## TASK TO COMPLETE
Your answer must consist of exactly the lines below, starting with the line with "I. The data" and going on through the line with "EUROPEAN ACADEMIC RESEARCH", and nothing else.

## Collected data
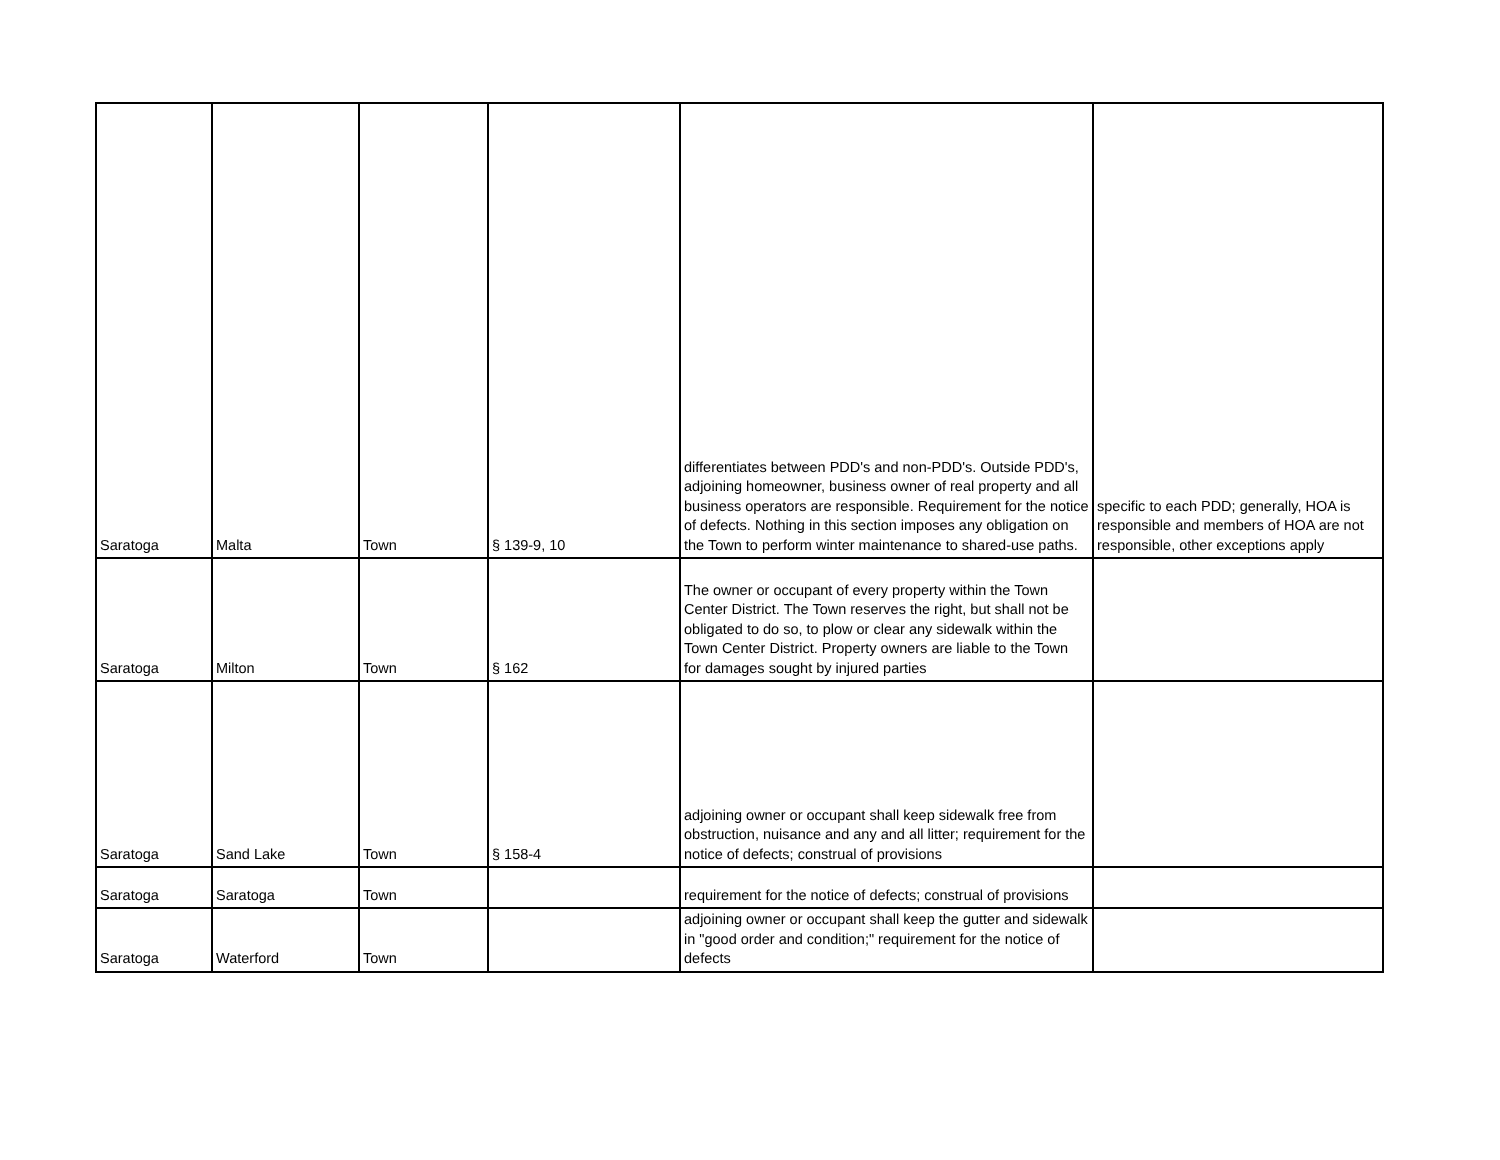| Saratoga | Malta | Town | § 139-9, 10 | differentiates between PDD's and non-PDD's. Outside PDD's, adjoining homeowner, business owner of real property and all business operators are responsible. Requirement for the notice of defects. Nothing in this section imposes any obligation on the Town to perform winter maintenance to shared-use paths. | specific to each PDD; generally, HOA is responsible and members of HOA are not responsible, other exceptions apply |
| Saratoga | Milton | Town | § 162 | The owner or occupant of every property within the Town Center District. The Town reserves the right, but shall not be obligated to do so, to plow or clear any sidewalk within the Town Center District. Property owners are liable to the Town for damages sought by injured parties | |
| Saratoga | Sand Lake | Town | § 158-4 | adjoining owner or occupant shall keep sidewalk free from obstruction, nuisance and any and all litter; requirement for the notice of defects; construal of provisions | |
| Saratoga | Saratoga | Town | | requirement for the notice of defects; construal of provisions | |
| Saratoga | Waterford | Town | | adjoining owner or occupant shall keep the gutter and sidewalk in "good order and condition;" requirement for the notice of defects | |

--

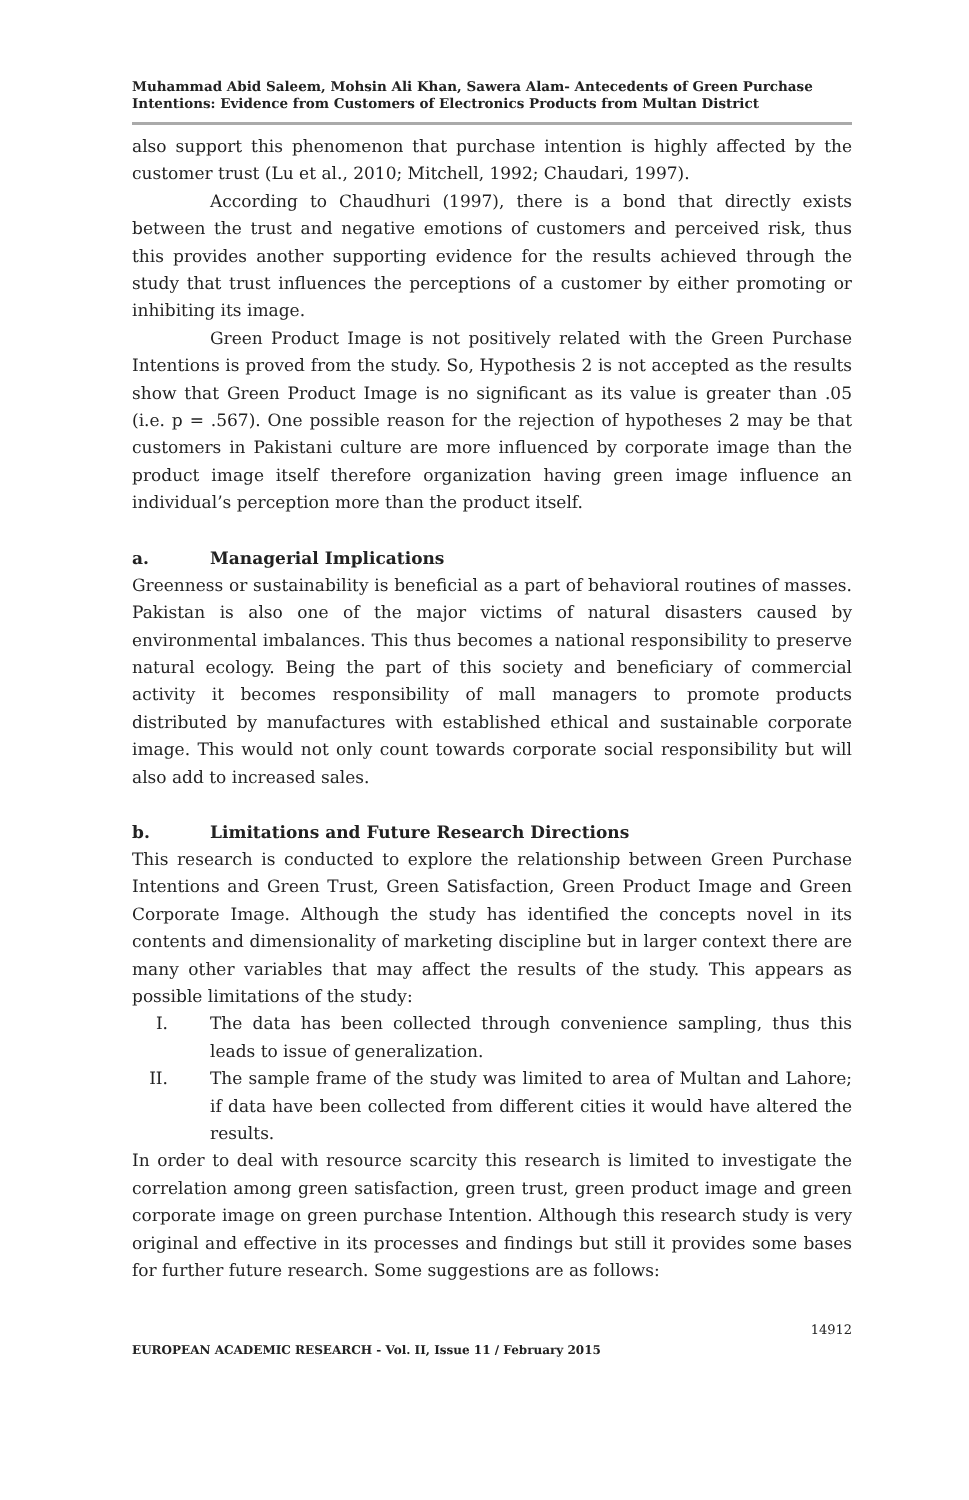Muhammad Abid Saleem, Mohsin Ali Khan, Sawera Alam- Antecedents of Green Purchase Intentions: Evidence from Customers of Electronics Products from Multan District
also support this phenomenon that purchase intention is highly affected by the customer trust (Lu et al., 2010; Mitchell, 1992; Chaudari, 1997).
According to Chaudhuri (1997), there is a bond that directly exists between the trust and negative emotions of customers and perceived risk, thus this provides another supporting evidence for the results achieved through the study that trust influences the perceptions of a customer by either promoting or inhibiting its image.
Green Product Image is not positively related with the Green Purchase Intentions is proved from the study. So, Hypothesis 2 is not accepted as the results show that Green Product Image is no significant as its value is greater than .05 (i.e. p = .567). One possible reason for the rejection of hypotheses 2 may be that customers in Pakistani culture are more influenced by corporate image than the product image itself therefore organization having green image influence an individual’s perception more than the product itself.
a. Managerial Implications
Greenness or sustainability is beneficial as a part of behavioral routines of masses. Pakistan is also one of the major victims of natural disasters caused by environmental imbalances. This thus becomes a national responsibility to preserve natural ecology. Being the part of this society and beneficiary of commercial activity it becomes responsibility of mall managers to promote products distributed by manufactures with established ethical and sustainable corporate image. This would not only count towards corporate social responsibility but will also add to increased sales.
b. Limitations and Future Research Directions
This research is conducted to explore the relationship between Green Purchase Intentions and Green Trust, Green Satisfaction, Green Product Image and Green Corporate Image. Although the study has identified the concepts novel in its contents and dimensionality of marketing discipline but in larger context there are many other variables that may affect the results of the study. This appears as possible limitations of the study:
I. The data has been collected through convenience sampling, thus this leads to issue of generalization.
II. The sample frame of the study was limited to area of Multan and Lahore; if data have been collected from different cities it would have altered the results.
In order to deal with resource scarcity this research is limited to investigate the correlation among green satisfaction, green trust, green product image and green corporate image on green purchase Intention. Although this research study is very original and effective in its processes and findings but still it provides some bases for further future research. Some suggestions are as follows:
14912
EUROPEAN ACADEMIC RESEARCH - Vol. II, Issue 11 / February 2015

## SOLUTION TO THIS EXERCISE
I. The data has been collected through convenience sampling, thus this leads to issue of generalization.
II. The sample frame of the study was limited to area of Multan and Lahore; if data have been collected from different cities it would have altered the results.
In order to deal with resource scarcity this research is limited to investigate the correlation among green satisfaction, green trust, green product image and green corporate image on green purchase Intention. Although this research study is very original and effective in its processes and findings but still it provides some bases for further future research. Some suggestions are as follows:
14912
EUROPEAN ACADEMIC RESEARCH - Vol. II, Issue 11 / February 2015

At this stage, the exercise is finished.